Caritas und Diakonie: Parteien müssen Pflege vorrangig behandeln
Caritas und Diakonie fordern von den politischen Parteien, dem Pflegethema höchste Priorität zukommen zu lassen.
Wer das Thema Pflege und insbesondere die Pflege der Angehörigen nicht auf die Spitze der politischen Agenda setzt, ist unwählbar
meinte der Tiroler Caritasdirektor Georg Schärmer in Hinblick auf die bevorstehenden Wahlen bei einer Pressekonferenz in Innsbruck. Wenn sich die Politik nur dem Flüchtlingsthema widmet, dann sei dies eine "unverantwortliche Flucht" vor einem drängenden und brisanten Thema.
Der Tiroler Caritasdirektor versteht sich vor allem als Anwalt für die pflegenden Angehörigen: Für "24 Stunden, Tag und Nacht, 365 Tage im Jahr Präsenz und Hingabe" würden die großen "Leistungsträger" des Landes von der Politik zu sehr im Stich gelassen; ja manchmal sogar bestraft, indem die zustehende Mindestsicherung gekürzt wird, weil Pflegegeld "im Raum ist". Das sei ein "Unding", so Schärmer.
Der Caritasdirektor fordert einen ressortübergreifenden Aktionsplan zur Begleitung und Entlastung von pflegenden und betreuenden Angehörigen; darin enthalten etwa ein dichtes Netz an Beratungs-, Bildungs- und Begleitangeboten und die soziale Absicherung von Angehörigen. Weiters brauche es ein Recht auf Urlaub und Erholung für pflegende Angehörige und den Ausbau von Kurzzeitpflegeplätzen. Und ohne die Erschließung neuer Finanzierungsquellen für Pflege und Betreuung würden diese und viele weitere Forderungen der Caritas wohl nicht umzusetzen sein, so Schärmer.

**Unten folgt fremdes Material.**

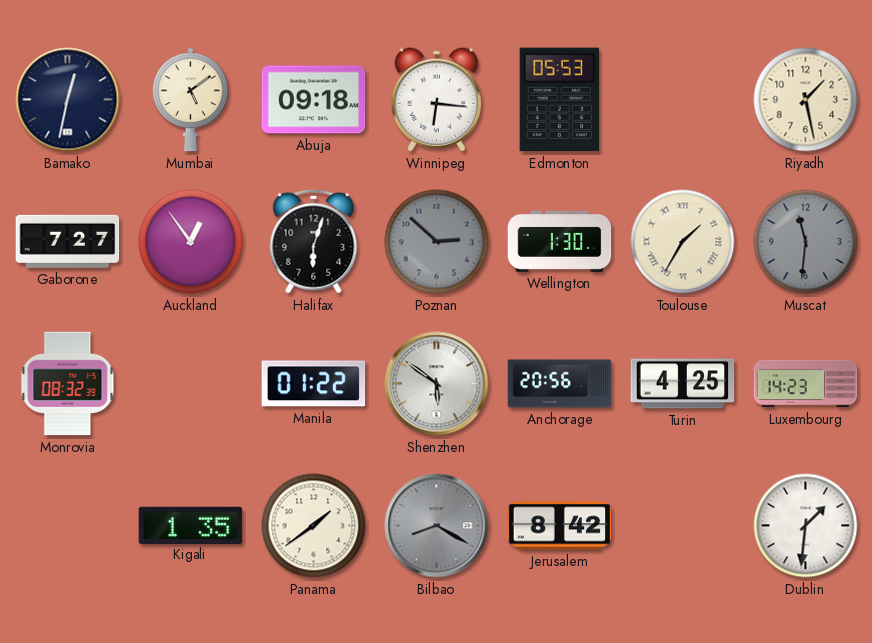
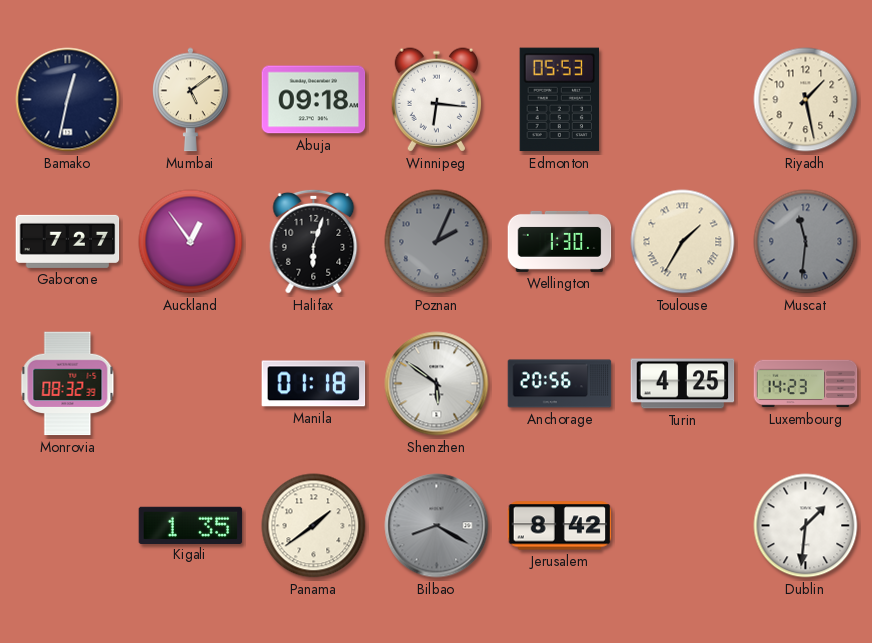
Poznan: 2:52 -> 2:04
Manila: 01:22 -> 01:18
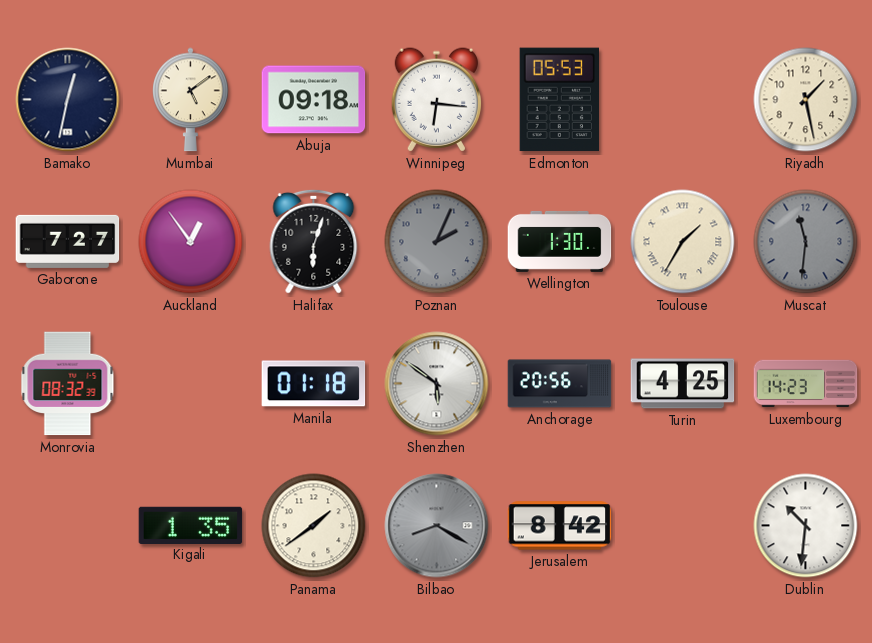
Dublin: 1:31 -> 10:31
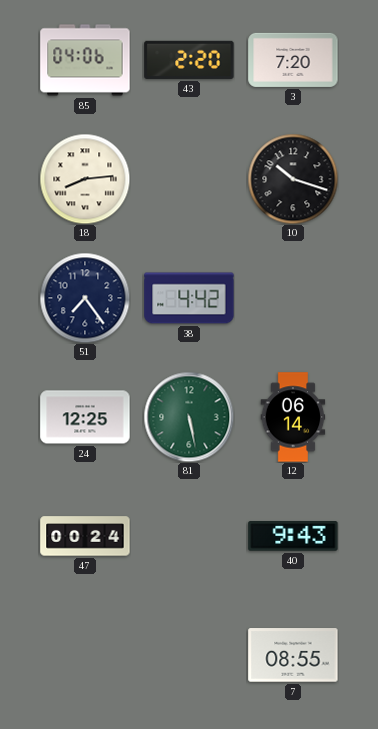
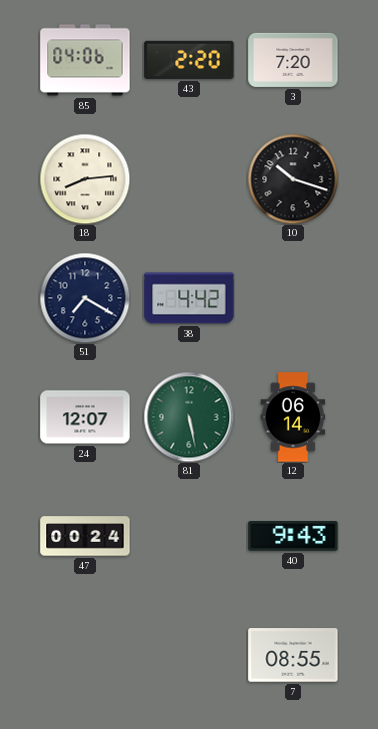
51: 7:24 -> 7:20
24: 12:25 -> 12:07
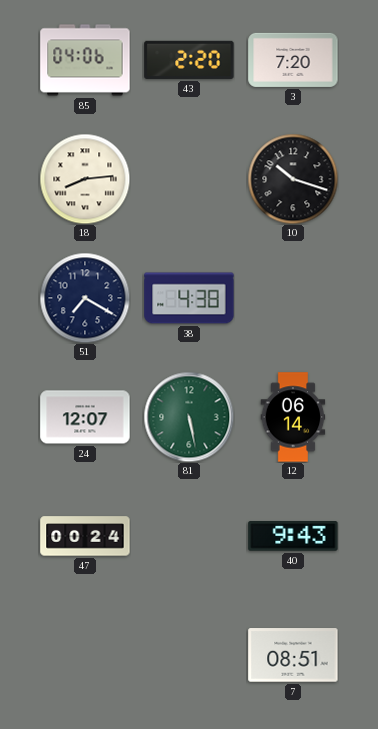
38: 4:42 -> 4:38
7: 08:55 -> 08:51
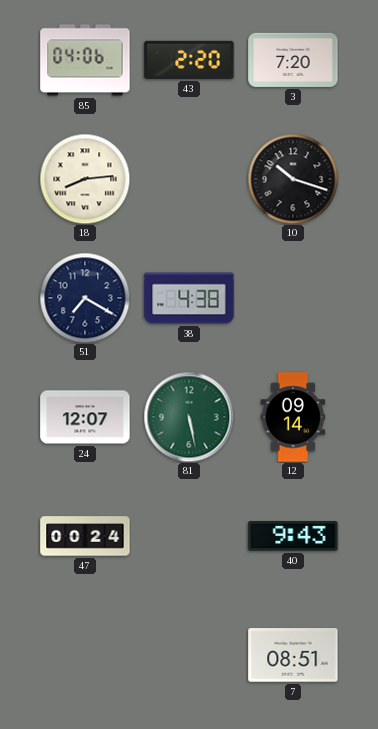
12: 06:14 -> 09:14
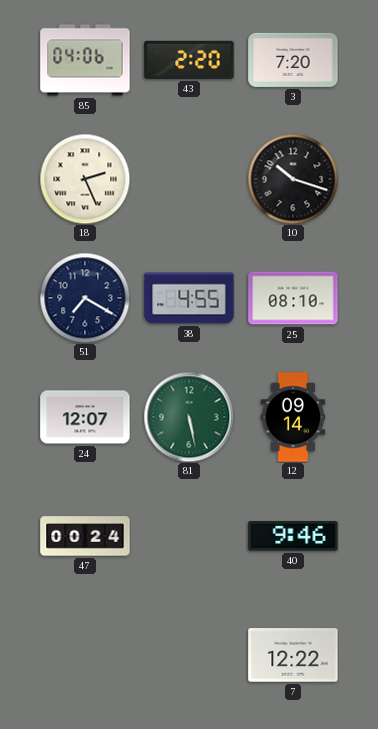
18: 8:14 -> 2:26
38: 4:38 -> 4:55
25: none -> 08:10
40: 9:43 -> 9:46
7: 08:51 -> 12:22
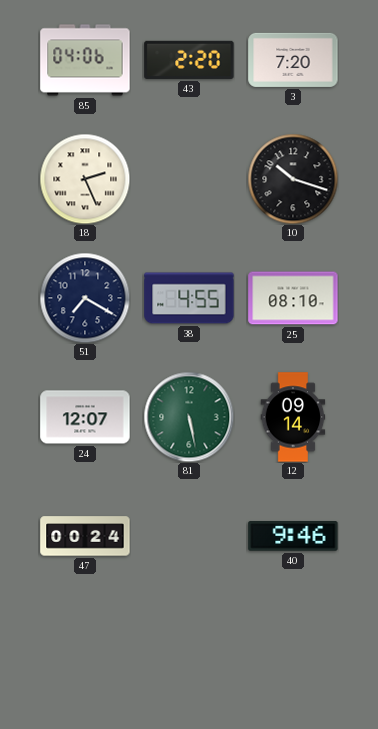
7: 12:22 -> none
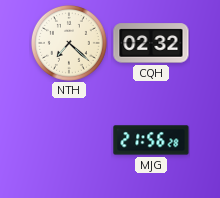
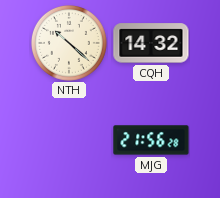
NTH: 7:22 -> 10:22
CQH: 02:32 -> 14:32
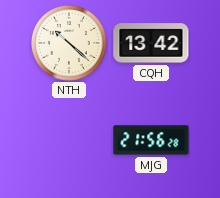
CQH: 14:32 -> 13:42
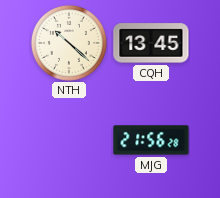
CQH: 13:42 -> 13:45
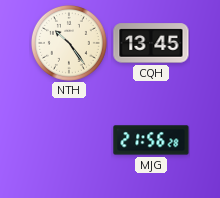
NTH: 10:22 -> 10:24
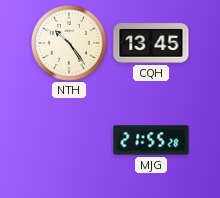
MJG: 21:56 -> 21:55
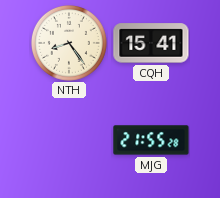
NTH: 10:24 -> 8:24
CQH: 13:45 -> 15:41
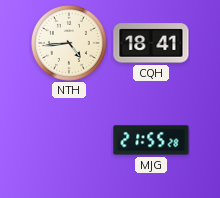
NTH: 8:24 -> 4:44
CQH: 15:41 -> 18:41
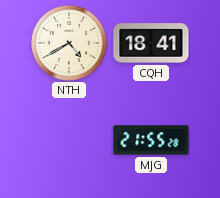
NTH: 4:44 -> 4:40
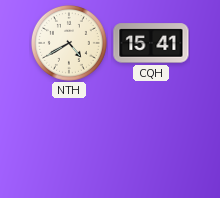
CQH: 18:41 -> 15:41
MJG: 21:55 -> none
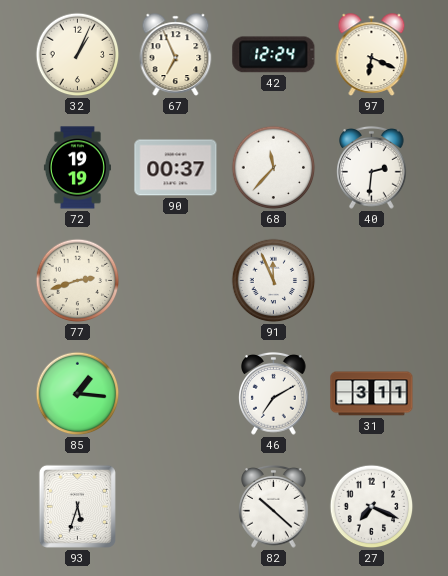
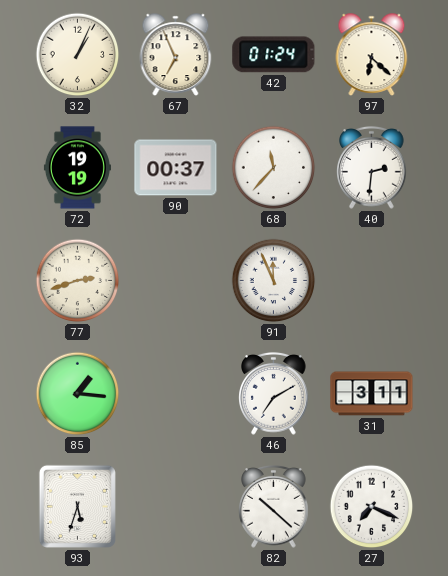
42: 12:24 -> 01:24
97: 6:19 -> 6:22
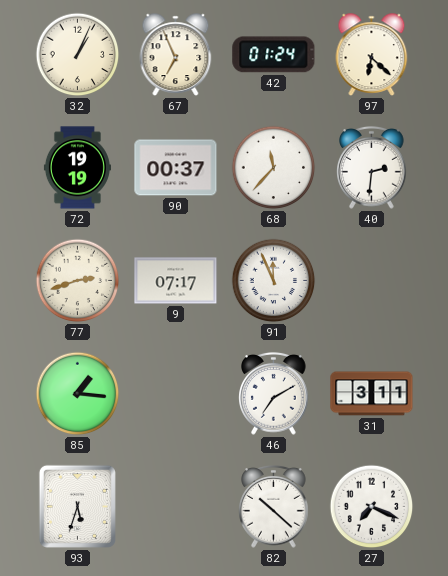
9: none -> 07:17
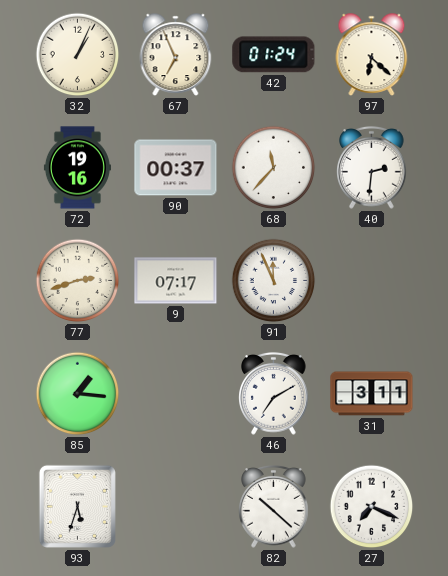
72: 19:19 -> 19:16
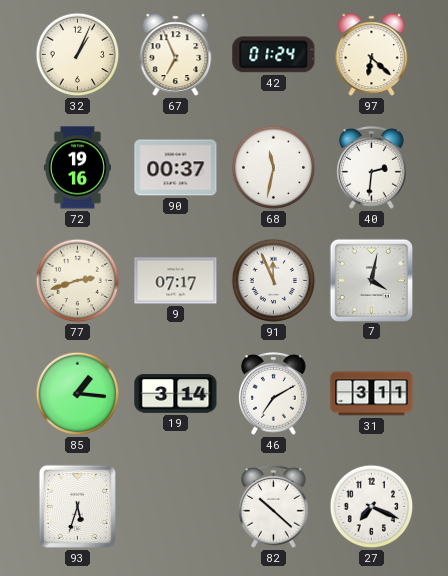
68: 11:37 -> 11:32
7: none -> 4:02
19: none -> 3:14
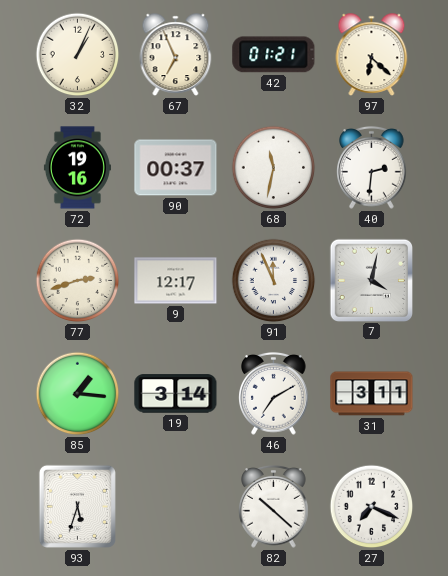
42: 01:24 -> 01:21
9: 07:17 -> 12:17
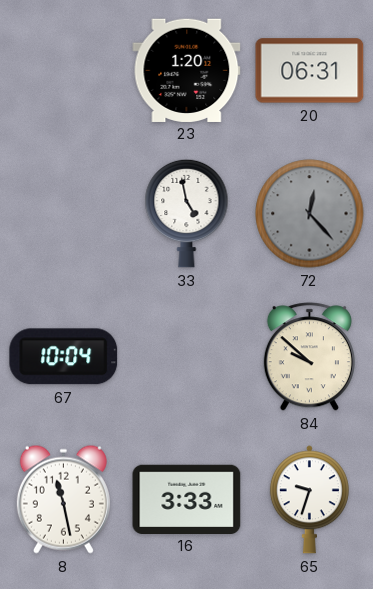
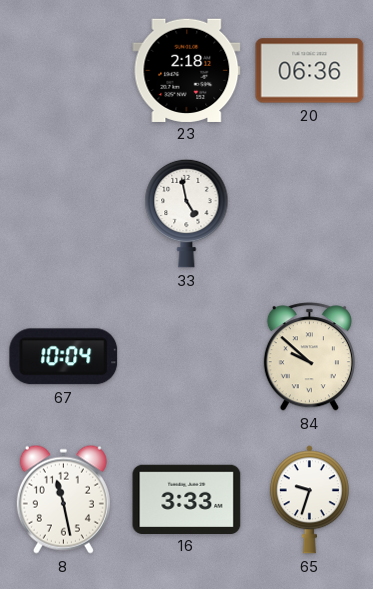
23: 1:20 -> 2:18
20: 06:31 -> 06:36
72: 12:23 -> none
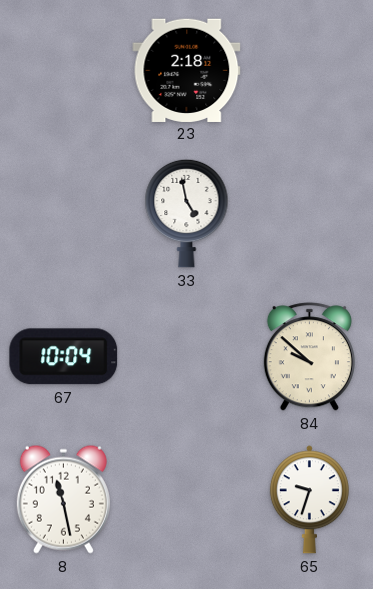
20: 06:36 -> none
16: 3:33 -> none
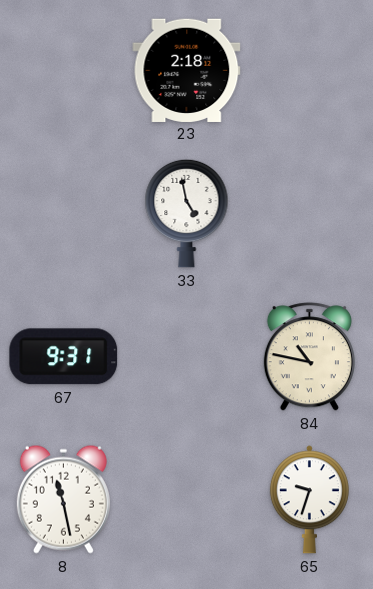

Ältere Menschen wichtiger Teil der Gesellschaft
"Der demographische Wandel und seine Folgen für das Zusammenleben der Generationen und für Pflege und Betreuung älterer Menschen müssen im Wahlkampf breit diskutiert werden. Einzelmaßnahmen wie die begrüßenswerte Abschaffung des Pflegeregresses sind zu wenig", mahnte auch der Direktor der evangelischen Diakonie, Michael Chalupka, bei einem Pressegespräch am Donnerstag in Wien.
Ein Umbau des Pflegesystems und seiner Finanzierung seien notwendig, um zukünftig leistbare und gute Pflege möglich zu machen. Neben Geldleistungen brauche es Investitionen in ein breiteres und größeres Dienstleistungsangebot, um die Pflegelücke tatsächlich zu schließen. Alte und pflegebedürftige Menschen dürften nicht weiter buchstäblich am Rand bleiben, "sie gehören in die Mitte der Gesellschaft", so Chalupka: "Deshalb müssen wir uns dringend gesellschaftspolitisch darüber unterhalten, wie wir die Gesellschaft des langen Lebens gut gestalten wollen - und wie wir ein Altern in Würde sichern." Denn: "Ältere Menschen sind nicht nur ein Kostenfaktor, sondern wichtiger Teil der Gesellschaft."
Der Bereich der Pflege sei eine Querschnittsmaterie und damit mehr als Sozial- und Gesundheitspolitik. "Es geht genauso um Wohnen und Lebensräume, Mobilität, Bildung, Wirtschaft und Versorgung", sagte Chalupka. Es brauche beispielsweise Wohnräume, die Pflege alltagsnah ermöglichen und echte Wahlfreiheit für alle von Pflege Betroffenen schafft.
"Hospiz- und Palliativbegleitung muss ein Recht werden", forderte zudem Petra Richter, von der "Hospizbewegung Kärnten": "Einen Platz in einem stationären Hospiz, oder auch den Zugang zu einer mobilen Hospizbetreuung zu bekommen entspricht oftmals beinahe einer Gnade. Es sollte aber für alle selbstverständlich sein."
Die Diakonie setzt sich deshalb für einen Rechtsanspruch für alle auf Begleitung in der letzten Lebensphase ein, z.B. im Zuge einer Verankerung in der Krankenversicherung. Darüber hinaus brauche es endlich klare Zuständigkeiten in der Finanzierung und eine langfristige finanzielle Sicherung der Angebote. "Die Anzahl hochaltriger Personen wird wachsen, und der Bedarf an Hospiz- und Palliativversorgung wird weiter ansteigen", betonte Richter.
Pflege sei außerdem produktiv, so Diakoniedirektor Chalupka abschließend: "70 Prozent der Ausgaben in der Pflege fließen via Steuern und Sozialversicherung an die öffentliche Hand zurück."